EXERCISE OBJECTIVE → Copy every line of text from the data below exactly, and leave the images out of your answer.

SUPPLIED RECORDS →
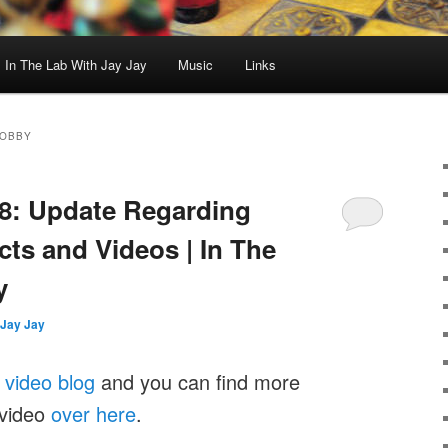
In The Lab With Jay Jay
Music
Links
HOBBY
8: Update Regarding
ts and Videos | In The
y
Jay Jay
y
video blog
and you can find more
 video
over here
.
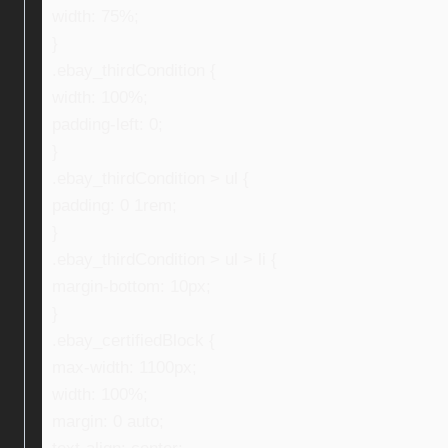
width: 75%;
}
.ebay_thirdCondition {
width: 100%;
padding-left: 0;
}
.ebay_thirdCondition > ul {
padding: 0 1rem;
}
.ebay_thirdCondition > ul > li {
margin-bottom: 10px;
}
.ebay_certifiedBlock {
max-width: 1100px;
width: 100%;
margin: 0 auto;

ANSWER BOX →
In The Lab With Jay Jay
Music
Links
HOBBY
8: Update Regarding
ts and Videos | In The
y
Jay Jay
y
video blog
and you can find more
 video
over here
.
width: 75%;
}
.ebay_thirdCondition {
width: 100%;
padding-left: 0;
}
.ebay_thirdCondition > ul {
padding: 0 1rem;
}
.ebay_thirdCondition > ul > li {
margin-bottom: 10px;
}
.ebay_certifiedBlock {
max-width: 1100px;
width: 100%;
margin: 0 auto;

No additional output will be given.